__Work order__
Would you please repeat exactly the entries below, starting at the line with "Moin Shaikh |" and ending at the line with "A. Minutes of", and nothing outside that range? Leave out the pictures.

__Records for processing__

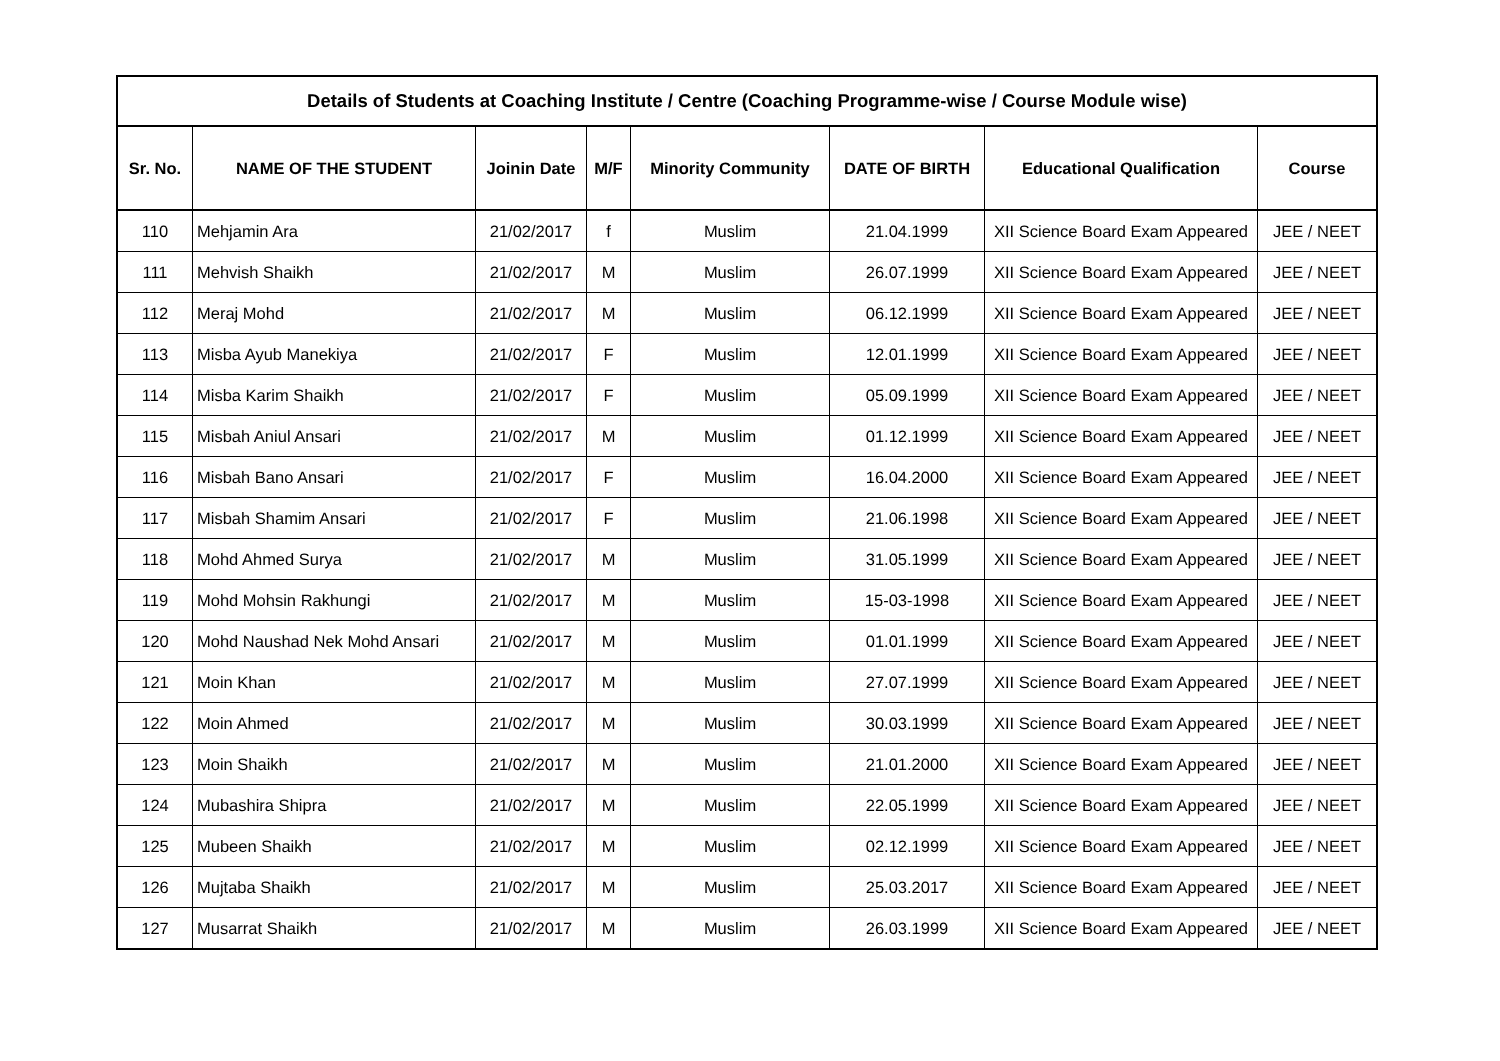| Details of Students at Coaching Institute / Centre (Coaching Programme-wise / Course Module wise) | | | | | | | |
| --- | --- | --- | --- | --- | --- | --- | --- |
| Sr. No. | NAME OF THE STUDENT | Joinin Date | M/F | Minority Community | DATE OF BIRTH | Educational Qualification | Course |
| 110 | Mehjamin Ara | 21/02/2017 | f | Muslim | 21.04.1999 | XII Science Board Exam Appeared | JEE / NEET |
| 111 | Mehvish Shaikh | 21/02/2017 | M | Muslim | 26.07.1999 | XII Science Board Exam Appeared | JEE / NEET |
| 112 | Meraj Mohd | 21/02/2017 | M | Muslim | 06.12.1999 | XII Science Board Exam Appeared | JEE / NEET |
| 113 | Misba Ayub Manekiya | 21/02/2017 | F | Muslim | 12.01.1999 | XII Science Board Exam Appeared | JEE / NEET |
| 114 | Misba Karim Shaikh | 21/02/2017 | F | Muslim | 05.09.1999 | XII Science Board Exam Appeared | JEE / NEET |
| 115 | Misbah Aniul Ansari | 21/02/2017 | M | Muslim | 01.12.1999 | XII Science Board Exam Appeared | JEE / NEET |
| 116 | Misbah Bano Ansari | 21/02/2017 | F | Muslim | 16.04.2000 | XII Science Board Exam Appeared | JEE / NEET |
| 117 | Misbah Shamim Ansari | 21/02/2017 | F | Muslim | 21.06.1998 | XII Science Board Exam Appeared | JEE / NEET |
| 118 | Mohd Ahmed Surya | 21/02/2017 | M | Muslim | 31.05.1999 | XII Science Board Exam Appeared | JEE / NEET |
| 119 | Mohd Mohsin Rakhungi | 21/02/2017 | M | Muslim | 15-03-1998 | XII Science Board Exam Appeared | JEE / NEET |
| 120 | Mohd Naushad Nek Mohd Ansari | 21/02/2017 | M | Muslim | 01.01.1999 | XII Science Board Exam Appeared | JEE / NEET |
| 121 | Moin Khan | 21/02/2017 | M | Muslim | 27.07.1999 | XII Science Board Exam Appeared | JEE / NEET |
| 122 | Moin Ahmed | 21/02/2017 | M | Muslim | 30.03.1999 | XII Science Board Exam Appeared | JEE / NEET |
| 123 | Moin Shaikh | 21/02/2017 | M | Muslim | 21.01.2000 | XII Science Board Exam Appeared | JEE / NEET |
| 124 | Mubashira Shipra | 21/02/2017 | M | Muslim | 22.05.1999 | XII Science Board Exam Appeared | JEE / NEET |
| 125 | Mubeen Shaikh | 21/02/2017 | M | Muslim | 02.12.1999 | XII Science Board Exam Appeared | JEE / NEET |
| 126 | Mujtaba Shaikh | 21/02/2017 | M | Muslim | 25.03.2017 | XII Science Board Exam Appeared | JEE / NEET |
| 127 | Musarrat Shaikh | 21/02/2017 | M | Muslim | 26.03.1999 | XII Science Board Exam Appeared | JEE / NEET |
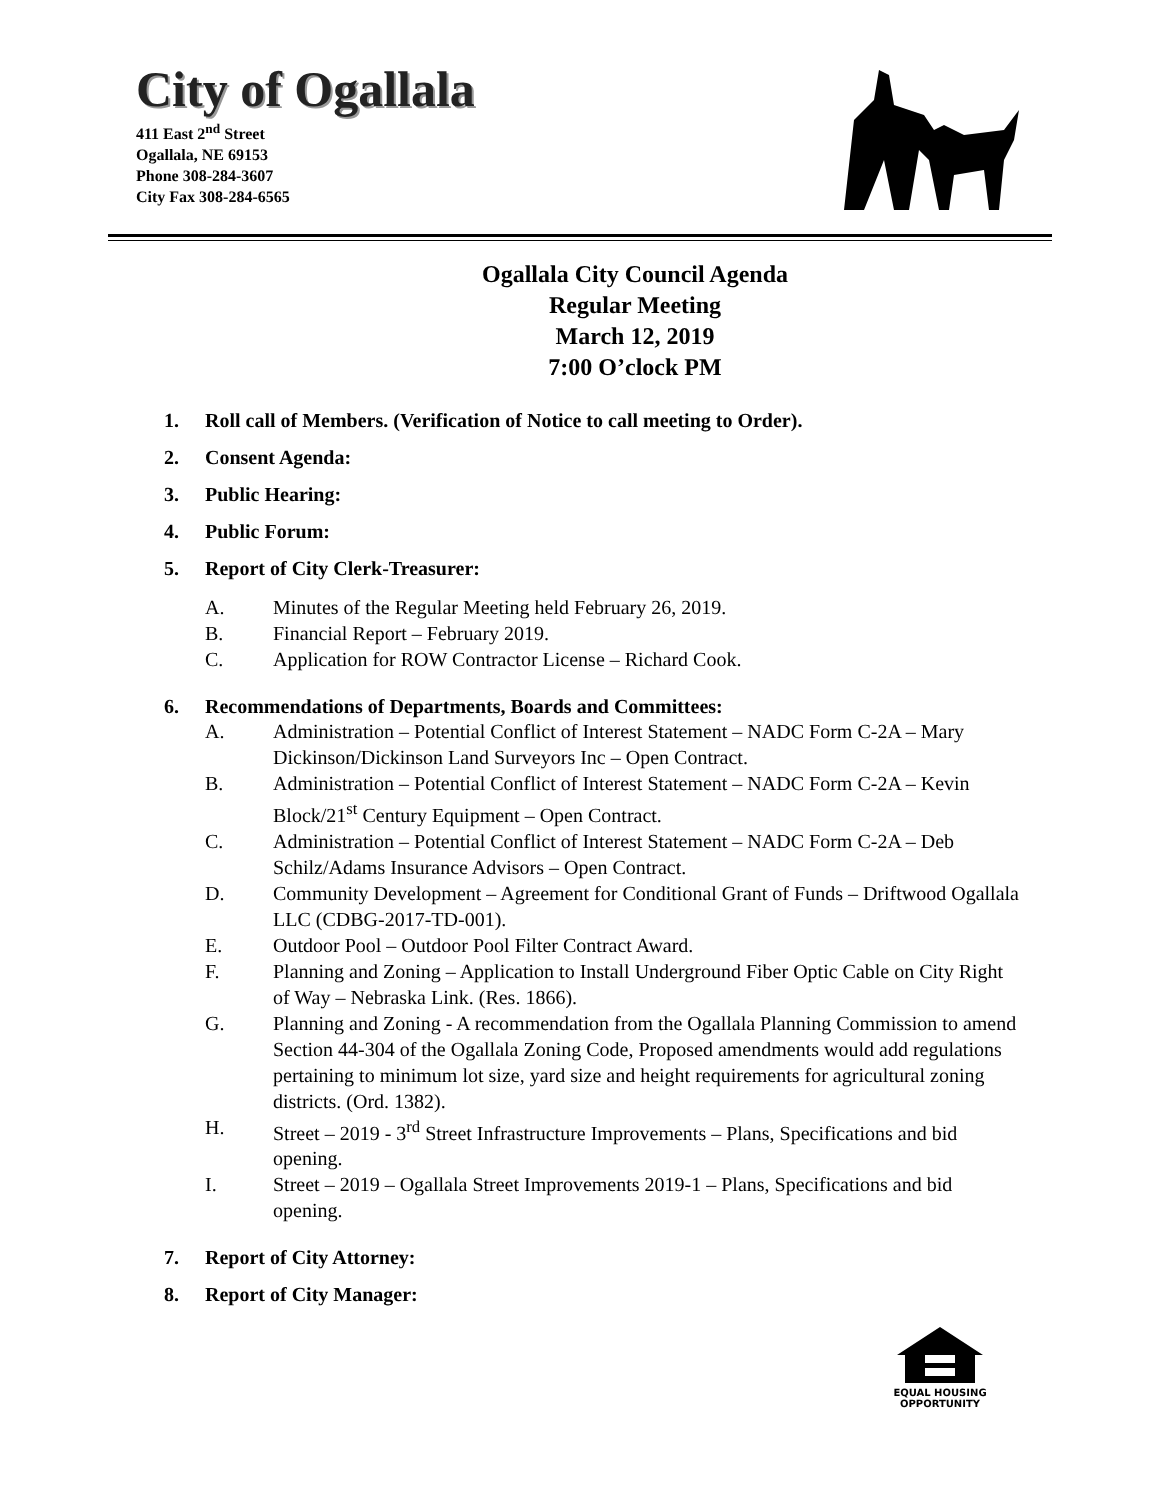City of Ogallala
411 East 2<sup>nd</sup> Street
Ogallala, NE 69153
Phone 308-284-3607
City Fax 308-284-6565
Ogallala City Council Agenda
Regular Meeting
March 12, 2019
7:00 O’clock PM
1. Roll call of Members. (Verification of Notice to call meeting to Order).
2. Consent Agenda:
3. Public Hearing:
4. Public Forum:
5. Report of City Clerk-Treasurer:
A. Minutes of the Regular Meeting held February 26, 2019.
B. Financial Report – February 2019.
C. Application for ROW Contractor License – Richard Cook.
6. Recommendations of Departments, Boards and Committees:
A. Administration – Potential Conflict of Interest Statement – NADC Form C-2A – Mary Dickinson/Dickinson Land Surveyors Inc – Open Contract.
B. Administration – Potential Conflict of Interest Statement – NADC Form C-2A – Kevin Block/21<sup>st</sup> Century Equipment – Open Contract.
C. Administration – Potential Conflict of Interest Statement – NADC Form C-2A – Deb Schilz/Adams Insurance Advisors – Open Contract.
D. Community Development – Agreement for Conditional Grant of Funds – Driftwood Ogallala LLC (CDBG-2017-TD-001).
E. Outdoor Pool – Outdoor Pool Filter Contract Award.
F. Planning and Zoning – Application to Install Underground Fiber Optic Cable on City Right of Way – Nebraska Link. (Res. 1866).
G. Planning and Zoning - A recommendation from the Ogallala Planning Commission to amend Section 44-304 of the Ogallala Zoning Code, Proposed amendments would add regulations pertaining to minimum lot size, yard size and height requirements for agricultural zoning districts. (Ord. 1382).
H. Street – 2019 - 3<sup>rd</sup> Street Infrastructure Improvements – Plans, Specifications and bid opening.
I. Street – 2019 – Ogallala Street Improvements 2019-1 – Plans, Specifications and bid opening.
7. Report of City Attorney:
8. Report of City Manager:
EQUAL HOUSING
OPPORTUNITY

__Exercise response__
| 123 | Moin Shaikh | 21/02/2017 | M | Muslim | 21.01.2000 | XII Science Board Exam Appeared | JEE / NEET |
| 124 | Mubashira Shipra | 21/02/2017 | M | Muslim | 22.05.1999 | XII Science Board Exam Appeared | JEE / NEET |
| 125 | Mubeen Shaikh | 21/02/2017 | M | Muslim | 02.12.1999 | XII Science Board Exam Appeared | JEE / NEET |
| 126 | Mujtaba Shaikh | 21/02/2017 | M | Muslim | 25.03.2017 | XII Science Board Exam Appeared | JEE / NEET |
| 127 | Musarrat Shaikh | 21/02/2017 | M | Muslim | 26.03.1999 | XII Science Board Exam Appeared | JEE / NEET |
City of Ogallala
411 East 2<sup>nd</sup> Street
Ogallala, NE 69153
Phone 308-284-3607
City Fax 308-284-6565
Ogallala City Council Agenda
Regular Meeting
March 12, 2019
7:00 O’clock PM
1. Roll call of Members. (Verification of Notice to call meeting to Order).
2. Consent Agenda:
3. Public Hearing:
4. Public Forum:
5. Report of City Clerk-Treasurer:
A. Minutes of the Regular Meeting held February 26, 2019.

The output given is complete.